Dünya borsaları haftaya düşüşle girdi. Euro Bölgesi mali fırtınayı daha çok hissediyor. Son baktığımda Almanya veFransa’da günlük kayıp yüzde 4’ü geçmişti. DAX ve CAC endeksleri iki yıl öncesinin değerlerine geriledi.
İMKB daha az etkilendi. Sıkı maliye politikası ve düşük kamu borcu oranı Türkiye’yi çalkantıdan kısmen koruyor. Para politikasının kur üzerinden baskıyı kaldırması da dış şokun hafiflemesine katkıda bulunuyor.
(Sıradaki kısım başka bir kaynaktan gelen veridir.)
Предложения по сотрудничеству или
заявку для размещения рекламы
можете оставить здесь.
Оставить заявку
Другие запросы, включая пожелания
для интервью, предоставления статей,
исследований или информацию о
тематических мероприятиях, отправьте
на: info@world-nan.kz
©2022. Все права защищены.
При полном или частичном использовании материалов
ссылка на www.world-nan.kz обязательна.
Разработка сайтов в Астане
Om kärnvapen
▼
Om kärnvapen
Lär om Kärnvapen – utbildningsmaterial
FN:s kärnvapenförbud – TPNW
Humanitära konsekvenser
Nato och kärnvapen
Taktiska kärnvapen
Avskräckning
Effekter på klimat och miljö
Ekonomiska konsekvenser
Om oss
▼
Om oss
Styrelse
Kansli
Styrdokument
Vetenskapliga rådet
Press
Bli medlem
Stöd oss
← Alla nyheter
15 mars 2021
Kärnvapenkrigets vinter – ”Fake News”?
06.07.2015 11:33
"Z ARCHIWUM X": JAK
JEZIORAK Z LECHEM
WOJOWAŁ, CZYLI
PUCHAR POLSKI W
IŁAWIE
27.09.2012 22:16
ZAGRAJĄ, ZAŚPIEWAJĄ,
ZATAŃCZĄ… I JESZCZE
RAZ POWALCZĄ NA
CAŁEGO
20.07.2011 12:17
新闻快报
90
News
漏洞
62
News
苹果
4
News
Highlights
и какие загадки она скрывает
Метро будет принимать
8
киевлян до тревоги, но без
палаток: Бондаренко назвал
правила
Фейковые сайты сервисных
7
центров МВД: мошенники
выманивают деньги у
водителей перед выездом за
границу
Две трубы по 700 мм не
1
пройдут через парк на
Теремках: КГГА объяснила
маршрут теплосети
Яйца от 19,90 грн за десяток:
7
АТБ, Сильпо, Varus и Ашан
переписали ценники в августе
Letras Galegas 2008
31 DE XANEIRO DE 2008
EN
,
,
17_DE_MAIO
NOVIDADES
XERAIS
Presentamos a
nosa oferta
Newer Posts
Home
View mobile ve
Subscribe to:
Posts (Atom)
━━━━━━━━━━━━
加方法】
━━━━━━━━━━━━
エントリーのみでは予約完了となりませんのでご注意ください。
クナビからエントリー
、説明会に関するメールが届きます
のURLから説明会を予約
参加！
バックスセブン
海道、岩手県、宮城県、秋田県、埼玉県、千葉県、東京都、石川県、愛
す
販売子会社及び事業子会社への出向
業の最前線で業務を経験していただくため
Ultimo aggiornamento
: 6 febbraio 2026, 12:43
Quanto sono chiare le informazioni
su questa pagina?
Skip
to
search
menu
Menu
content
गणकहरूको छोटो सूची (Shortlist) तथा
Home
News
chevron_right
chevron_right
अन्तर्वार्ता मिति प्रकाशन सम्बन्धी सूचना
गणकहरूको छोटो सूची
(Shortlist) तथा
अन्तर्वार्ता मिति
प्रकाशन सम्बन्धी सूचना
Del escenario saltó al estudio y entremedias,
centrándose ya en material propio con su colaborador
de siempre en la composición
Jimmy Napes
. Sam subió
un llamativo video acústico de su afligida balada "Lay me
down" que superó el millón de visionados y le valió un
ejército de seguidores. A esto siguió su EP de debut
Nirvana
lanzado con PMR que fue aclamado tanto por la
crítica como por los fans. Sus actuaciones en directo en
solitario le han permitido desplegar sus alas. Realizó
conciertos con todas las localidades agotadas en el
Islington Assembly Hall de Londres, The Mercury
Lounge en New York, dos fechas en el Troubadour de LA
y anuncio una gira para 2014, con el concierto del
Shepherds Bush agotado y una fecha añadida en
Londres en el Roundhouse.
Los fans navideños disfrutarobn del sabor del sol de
Bayram tatilinde yurt dışında TL biraz değer kazandı. “0.5 $ + 0.5 euro” döviz sepeti uzun süredir ilk kez 2.10 TL’nin altına indi. Ama dün tekrar 2.13 TL’ye yükseldi. Kurda yeni tabanın bu düzeye oturması ihtimali artıyor.
Gidişat tehlikeli mi?
Ağustos enflasyonu dün TÜİK tarafından açıklandı. Tüketici fiyatlarında piyasa TÜFE’de yüzde 0.4 artış öngörüyordu. İyimser bulmuştum. Merkez Bankası da TÜFE’de geçici bir yükseliş beklediğini açıklamıştı.
Gerçekleşme yüzde 0.7 oldu. Tahminimle uyumludur. Yıllık tüketici enflasyonu temmuza kıyasla 0.4 puan artışla yüzde 6.7’ye tırmandı. Başlıkları görür gibiyim. “Enflasyon yeniden tırmanışta”; “Ramazan etkisi enflasyonu sıçrattı” vs.
Hakikaten öyle mi? Ağustos enflasyonu gerçekten tehlikeli bir gidişatın habercisi mi? Kısa ve net bir cevap verelim: Hayır. Hafıza-i beşer nisyan ile malüldür. TÜFE artışının geçen yılın aynı ayında yüzde 8.3 olduğunu hatırlatırım.
Son gelişmeler dünyada enflasyonun önemini azalttı. Çünkü küresel ekonomi yeni bir yavaşlama dönemine girdi. İşsizlikle mücadele arayışları öne çıktı. Doğal olarak iktisat politikası açısından enflasyon tehdidi geri planda kaldı.
Aynı koşullar Türkiye için geçerlidir. Ancak bazı farklar da var. Türkiye iç ve dış talep arasındaki makro dengesizliği düzeltmeye çalışıyor. Bu amaçla döviz kurunu kullanıyor. Dolayısı ile TL’deki değer kaybının enflasyona etkisi önem kazanıyor.
Döviz kuru ve fiyat hareketleri arasındaki ilişki Türkiye’de çok tartışılır. Yüksek enflasyon çağında adeta birebir hale gelmişti. TL’nin değer kaybı anında fiyatlara yansıyordu. Son dönemde zayıfladı. Ağustos verileri de bunu doğruluyor.
Ev sahibi ne yapıyor?
Ortalama sepet kur bir yılda 1.73 TL’den 2.13 TL’ye tırmandı. Yani TL yüzde 23.5 değer kaybetti. Halbuki yıllık TÜFE artışı yüzde 6.7’de kaldı. Anlamı açıktır. Döviz girdisi az mal ve hizmetlerin fiyatları kurdan kopmuştur.
Konut kirasında döviz girdisi sıfırdır. Kiralar Ağustos’ta yüzde 0.3 arttı. Geçen yıl yüzde 0.4’tü. Dolayısı ile yıllık kira artışı 0.1 puan gerileyerek yüzde 4.3’e düştü. Doğru okudunuz; Ağustos’ta kiralar düştü.
Dikkatinizi çekerim. Ev sahipleri kurun yüzde 20’nin, TÜFE’nin yüzde 6’nın üzerinde arttığını bilmiyor mu? Pekâlâ biliyor. Ona rağmen kirayı sadece yüzde 4,3 artırmayı kabulleniyor. Enflasyon hikâyesinin özü budur.